[Records from a collection]
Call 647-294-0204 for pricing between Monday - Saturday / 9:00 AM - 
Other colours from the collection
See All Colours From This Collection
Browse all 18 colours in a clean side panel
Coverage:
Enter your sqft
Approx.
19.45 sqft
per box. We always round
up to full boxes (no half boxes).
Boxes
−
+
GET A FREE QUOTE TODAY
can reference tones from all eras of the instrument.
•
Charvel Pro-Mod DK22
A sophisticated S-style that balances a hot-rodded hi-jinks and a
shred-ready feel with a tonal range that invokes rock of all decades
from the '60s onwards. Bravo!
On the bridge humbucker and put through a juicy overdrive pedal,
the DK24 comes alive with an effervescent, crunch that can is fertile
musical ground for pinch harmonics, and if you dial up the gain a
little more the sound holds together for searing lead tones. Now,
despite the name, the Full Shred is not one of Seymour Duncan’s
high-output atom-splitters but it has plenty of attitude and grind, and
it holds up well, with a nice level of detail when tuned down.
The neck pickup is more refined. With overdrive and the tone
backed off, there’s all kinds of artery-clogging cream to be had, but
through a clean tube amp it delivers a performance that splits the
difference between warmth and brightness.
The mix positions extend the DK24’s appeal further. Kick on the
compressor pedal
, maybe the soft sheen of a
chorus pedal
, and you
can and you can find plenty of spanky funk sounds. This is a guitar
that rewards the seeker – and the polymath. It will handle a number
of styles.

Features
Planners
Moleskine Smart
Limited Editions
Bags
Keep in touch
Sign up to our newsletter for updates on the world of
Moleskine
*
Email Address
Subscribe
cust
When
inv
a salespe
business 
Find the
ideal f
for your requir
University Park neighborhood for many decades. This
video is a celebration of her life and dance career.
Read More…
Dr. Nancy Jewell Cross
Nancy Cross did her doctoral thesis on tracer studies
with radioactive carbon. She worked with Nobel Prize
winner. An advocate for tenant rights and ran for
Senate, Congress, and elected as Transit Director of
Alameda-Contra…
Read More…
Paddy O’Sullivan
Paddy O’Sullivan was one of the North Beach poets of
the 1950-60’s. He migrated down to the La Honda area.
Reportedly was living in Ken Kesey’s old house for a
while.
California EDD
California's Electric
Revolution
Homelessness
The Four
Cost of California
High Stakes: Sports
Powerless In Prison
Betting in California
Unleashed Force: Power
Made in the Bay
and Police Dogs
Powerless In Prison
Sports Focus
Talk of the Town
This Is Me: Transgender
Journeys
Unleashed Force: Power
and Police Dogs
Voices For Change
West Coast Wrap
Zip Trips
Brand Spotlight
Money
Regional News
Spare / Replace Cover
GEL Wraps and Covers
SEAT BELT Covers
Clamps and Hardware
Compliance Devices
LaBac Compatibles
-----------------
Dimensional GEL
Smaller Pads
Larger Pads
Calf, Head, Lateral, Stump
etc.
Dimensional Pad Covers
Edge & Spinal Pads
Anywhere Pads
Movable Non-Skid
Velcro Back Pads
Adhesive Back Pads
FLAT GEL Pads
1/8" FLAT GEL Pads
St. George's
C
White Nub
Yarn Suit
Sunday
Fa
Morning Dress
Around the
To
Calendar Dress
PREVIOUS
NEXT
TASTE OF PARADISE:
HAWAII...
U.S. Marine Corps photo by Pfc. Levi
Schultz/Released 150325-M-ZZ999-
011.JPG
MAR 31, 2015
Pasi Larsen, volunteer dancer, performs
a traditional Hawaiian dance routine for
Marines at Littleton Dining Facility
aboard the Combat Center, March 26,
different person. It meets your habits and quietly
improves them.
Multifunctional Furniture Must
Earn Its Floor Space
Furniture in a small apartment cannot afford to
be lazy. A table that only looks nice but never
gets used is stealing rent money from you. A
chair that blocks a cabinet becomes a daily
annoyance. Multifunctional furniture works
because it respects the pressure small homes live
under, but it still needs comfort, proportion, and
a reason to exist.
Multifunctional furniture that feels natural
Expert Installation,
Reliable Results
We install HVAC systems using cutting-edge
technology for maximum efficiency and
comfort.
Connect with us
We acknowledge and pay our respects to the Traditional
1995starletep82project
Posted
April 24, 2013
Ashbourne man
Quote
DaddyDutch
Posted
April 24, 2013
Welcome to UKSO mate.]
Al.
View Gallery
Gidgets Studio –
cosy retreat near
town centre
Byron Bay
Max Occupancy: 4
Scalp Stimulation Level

PROBLEM REQUIREMENTS:
Print the lines above from the one with "The neck pickup" through the one with "can and you", both included, exactly as written and nothing more.

PROBLEM SOLUTION:
The neck pickup is more refined. With overdrive and the tone
backed off, there’s all kinds of artery-clogging cream to be had, but
through a clean tube amp it delivers a performance that splits the
difference between warmth and brightness.
The mix positions extend the DK24’s appeal further. Kick on the
compressor pedal
, maybe the soft sheen of a
chorus pedal
, and you
can and you can find plenty of spanky funk sounds. This is a guitar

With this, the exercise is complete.